Forsker: Verden har aldrig haft så mange slaver som i 2012

Forfatter billede

Men anti-slaverikampagnefolk mener, at vi står overfor et vendepunkt – det er der også god brug for, idet millioner henslæber en tilværelse i trældom og andre former for undertrykkelse i lande verden over.

There are more people in slavery today than at any time in human history – but campaigners think the world is close to a tipping point and that slavery may be eradicated (udryddet) in the next 30 years, BBC online reports Thursday.

The estimated number of people in slavery – 27 million – is more than double the total number believed to have been taken from Africa to the Americas and the Caribbean, from the 16th Century until the trade was banned in 1807. This figure is about 12,5 million people.

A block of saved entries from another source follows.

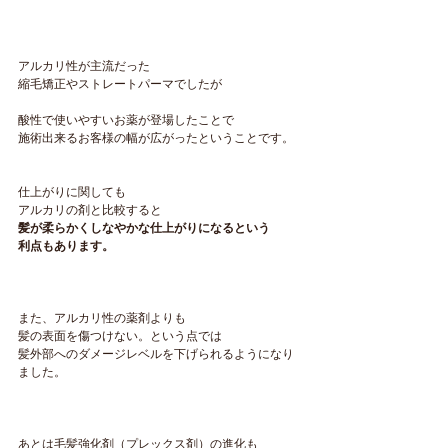
アルカリ性が主流だった
縮毛矯正やストレートパーマでしたが
酸性で使いやすいお薬が登場したことで
施術出来るお客様の幅が広がったということです。
仕上がりに関しても
アルカリの剤と比較すると
髪が柔らかくしなやかな仕上がりになるという
利点もあります。
また、アルカリ性の薬剤よりも
髪の表面を傷つけない。という点では
髪外部へのダメージレベルを下げられるようになり
ました。
あとは毛髪強化剤（プレックス剤）の進化も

Todays huge figure comes from researcher Kevin Bales, of Free the Slaves – who blames it on rapid population growth, poverty and govern-ment corruption – se https://www.freetheslaves.net/SSLPage.aspx

Slavery exists in many forms, on every continent – ranging from sex and labour trafficking, to debt bondage (gældsslaveri) where people are forced to work off small loans.

“I often think about a quarry (stenbruds) slave from North India,” says investigative journalist Ben Skinner, who has travelled all over the world documenting cases of slavery.

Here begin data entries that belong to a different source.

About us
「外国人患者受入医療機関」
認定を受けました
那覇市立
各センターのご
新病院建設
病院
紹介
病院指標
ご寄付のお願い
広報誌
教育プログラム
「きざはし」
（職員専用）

“I could go in at night and interview him, so I asked him why he did not run away. It was because he feared the extraordinary violence of the quarry contractor who held him to a minuscule (mikroskopisk) debt”.

“In his world, the contractor was god. He was not only the taker of life but also the giver of sustenance (underhold)”. Skinner adds, that many of the slaves he met in India had never known a free life.

Barack Obama recently painted a portrait of contemporary slavery.

“It is the migrant worker unable to pay off the debt to his trafficker (menneskehandler),” the US President said, adding:

“The man, lured here (til USA) with the promise of a job, his documents then taken, and forced to work endless hours in a kitchen. The teenage girl, beaten, forced to walk the streets.”